As per the National Journal:
Schumer blamed the push for the Affordable Care Act so early in Obama's first term for the rise of the tea-party movement, which destroyed the Democratic majority in the House in 2010 and went on to—long with a number of other missteps by the federal government, including implementation of the law—oust the Democratic majority in the Senate as well in 2014.
How grating it is to see Democrats providing rational for Republicans, or their subgroups, when in fact, in many instances, they are lacking in rational and if they promote a rational such motivations are usually not based in reality, as
Forbes pointed out in an article in 2010, based on the Tea Party promoted premise of burdensome taxation as a reason for their anger at President Obama, in contradiction to Schumer's pronouncements:
In short, no matter how one slices the data, the Tea Party crowd appears to believe that federal taxes are very considerably higher than they actually are, whether referring to total taxes as a share of GDP or in terms of the taxes paid by a typical family.
Tea Partyers also seem to have a very distorted view of the direction of federal taxes. They were asked whether they are higher, lower or the same as when Barack Obama was inaugurated last year. More than two-thirds thought that taxes are higher today, and only 4% thought they were lower; the rest said they are the same.
As noted earlier, federal taxes are very considerably lower by every measure since Obama became president. And given the economic circumstances, it’s hard to imagine that a tax increase would have been enacted last year. In fact, 40% of Obama’s stimulus package involved tax cuts. These include the Making Work Pay Credit, which reduces federal taxes for all taxpayers with incomes below $75,000 by between $400 and $800.
Still, as it relates to the Affordable Care Act, in 2009 Senator Kennedy was gratified that his long sought after goal of achieving national healthcare was imminent.
Kennedy:
Newsweek-2009
We will bring health-care reform to the Senate and House floors soon, and there will be a vote. A century-long struggle will reach its climax. We're almost there. In the meantime, I will continue what I've been doing—making calls, urging progress. I've had dinner twice recently at my home in Hyannis Port with Senator Dodd, and when President Obama called me during his Rome trip after meeting with the Pope, much of our discussion was about health care.
I believe the bill will pass, and we will end the disgrace of America as the only major industrialized nation in the world that doesn't guarantee health care for all of its people.

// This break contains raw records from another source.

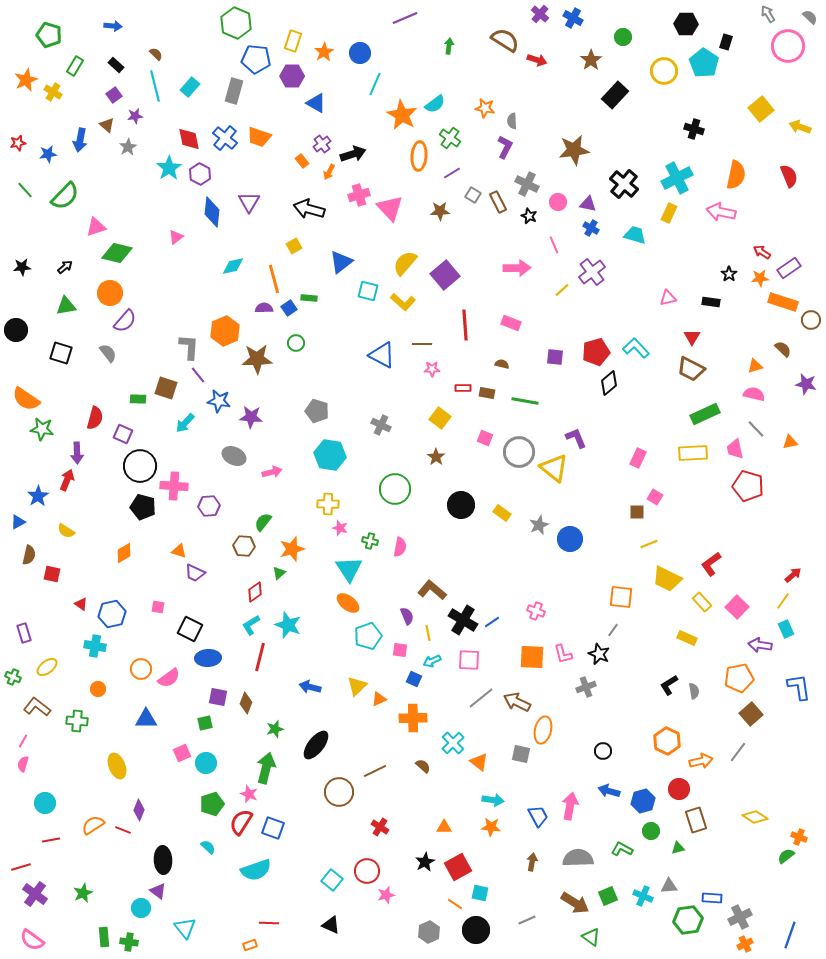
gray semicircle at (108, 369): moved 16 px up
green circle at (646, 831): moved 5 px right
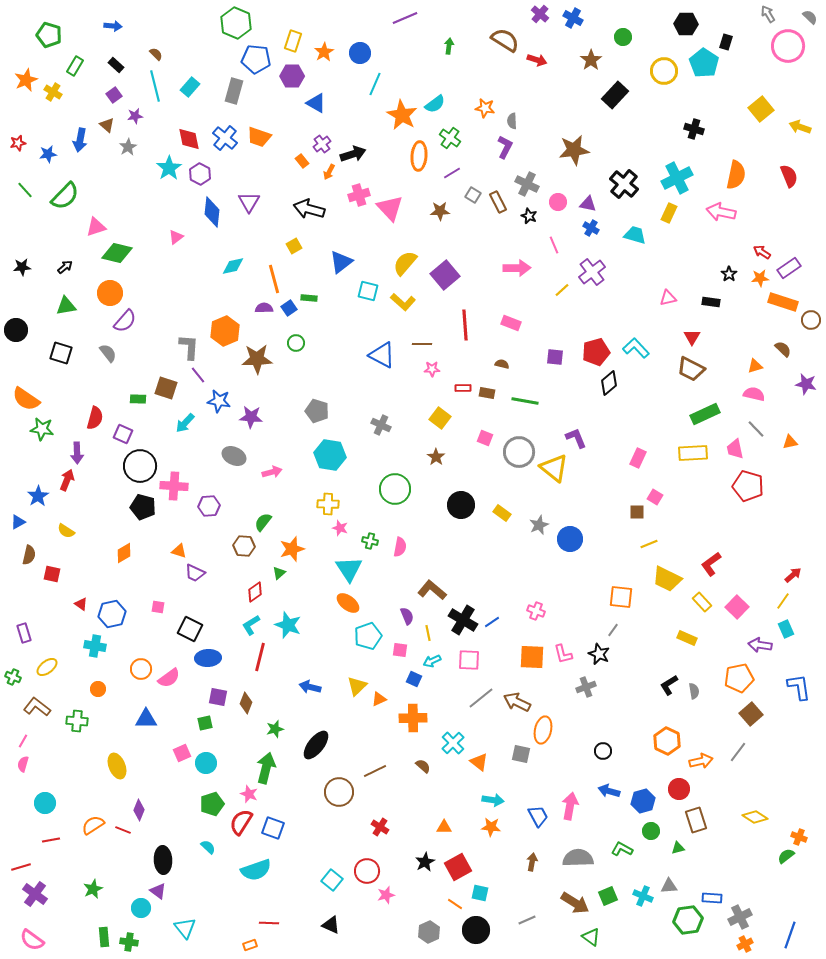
green star at (83, 893): moved 10 px right, 4 px up
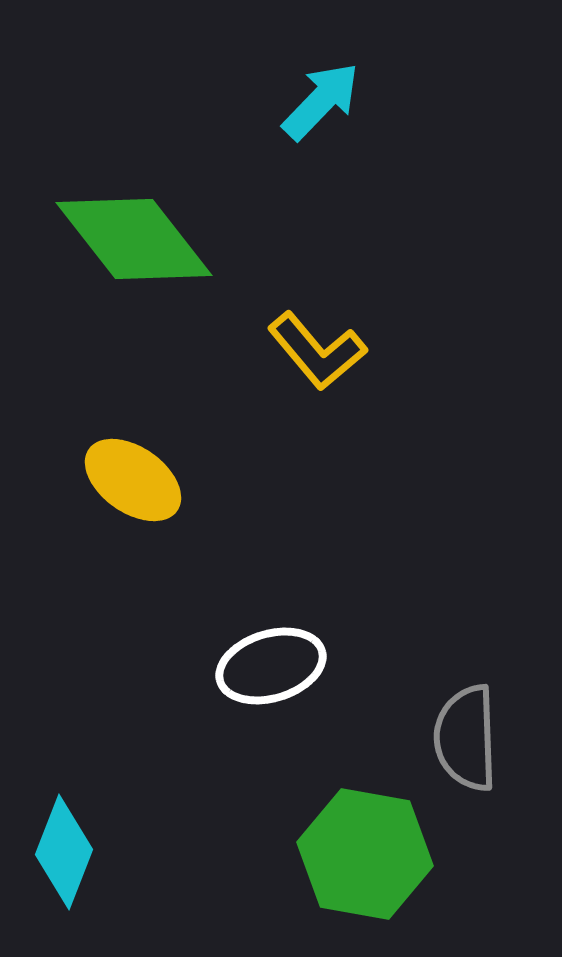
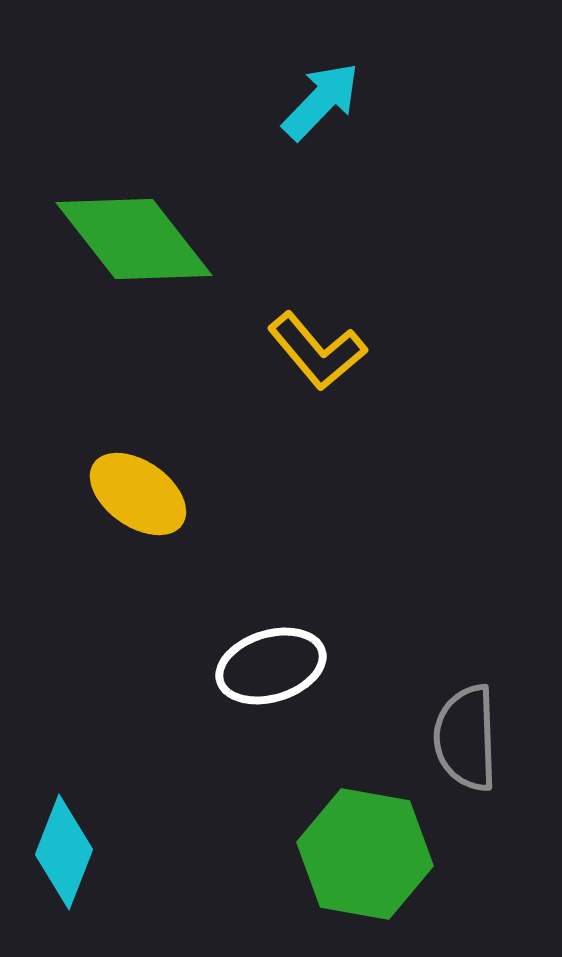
yellow ellipse: moved 5 px right, 14 px down
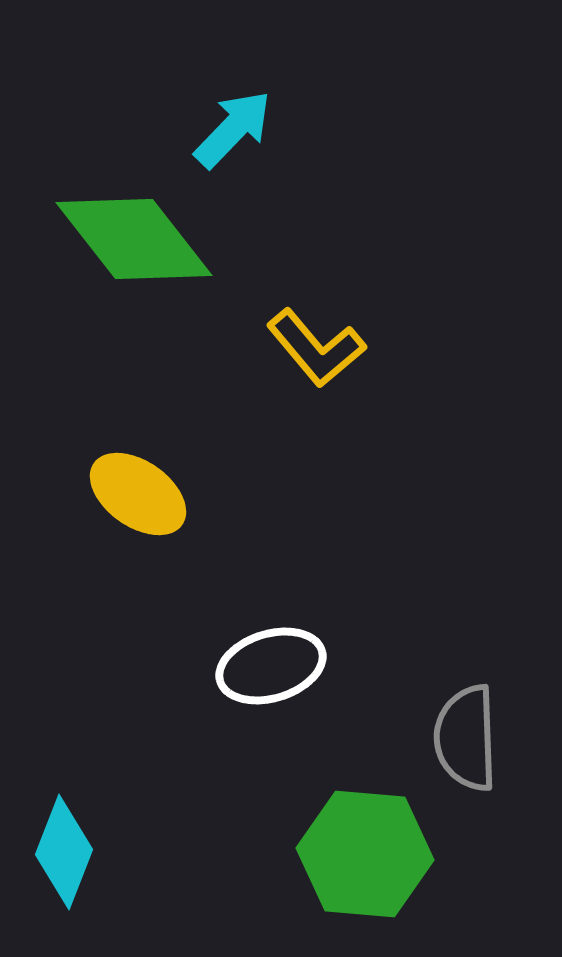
cyan arrow: moved 88 px left, 28 px down
yellow L-shape: moved 1 px left, 3 px up
green hexagon: rotated 5 degrees counterclockwise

One has to wonder about the motivations of an influential member of the Democratic Party who appears to be joining with Republicans and many in the media to minimize the importance of the Affordable Care Act.

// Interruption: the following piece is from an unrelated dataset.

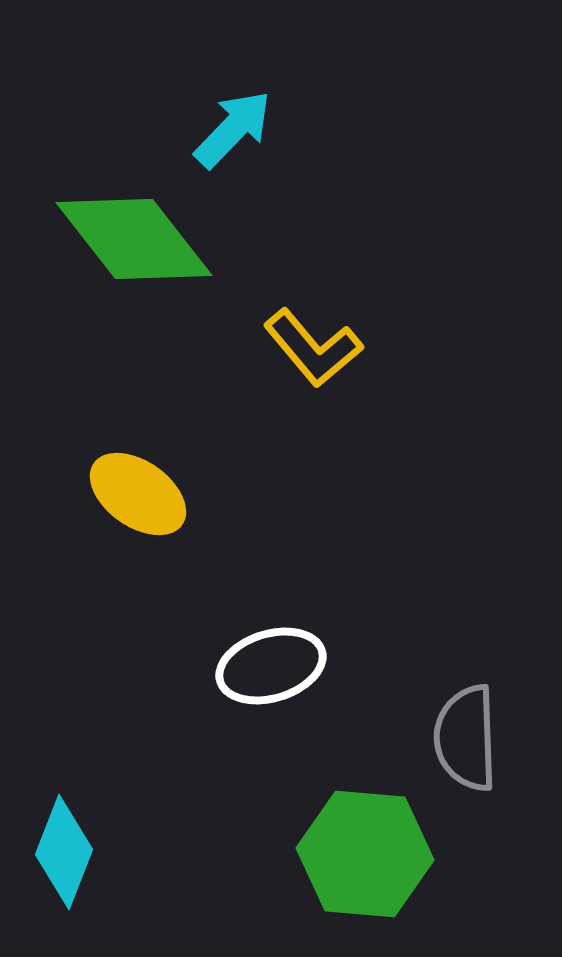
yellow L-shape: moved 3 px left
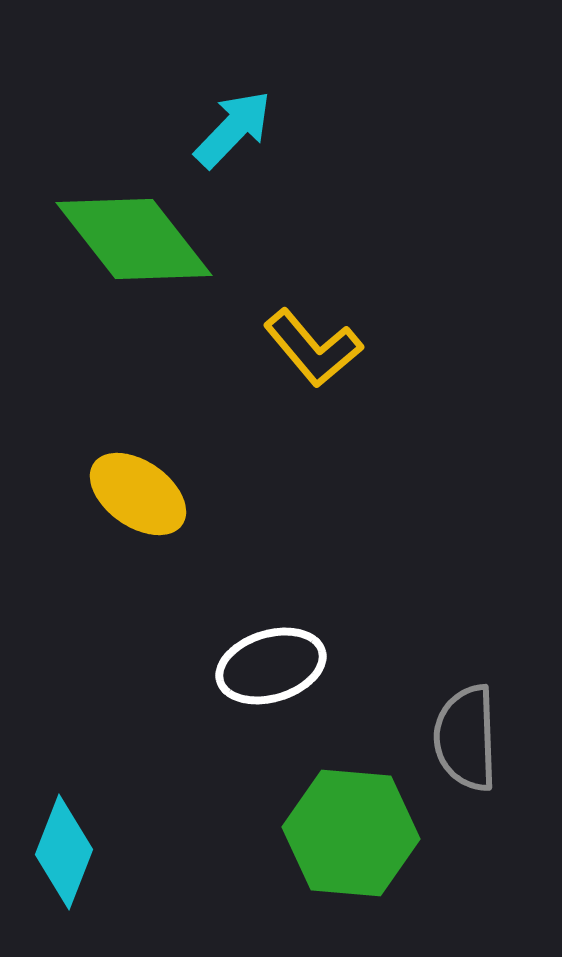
green hexagon: moved 14 px left, 21 px up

Despite the difficulties George W. Bush’s Medicare Part D experienced upon passing, I have yet to see a major Republican leader step forward and introduce the notion into the national dialogue that the program was “wrong”.
Are we to believe that the learned Senator, who has represented the media capital of the world for more than a decade, is really so unsophisticated in terms of the impact of his word choices?
Whatever his motivations for referring to the passing of the healthcare legislation as “wrong”, it is absolutely certain that if Democrats allow this negative messaging from party leaders to continue to guide our narrative, what we saw during the midterms of 2014 will have been just the beginning of a massively shifting iceberg.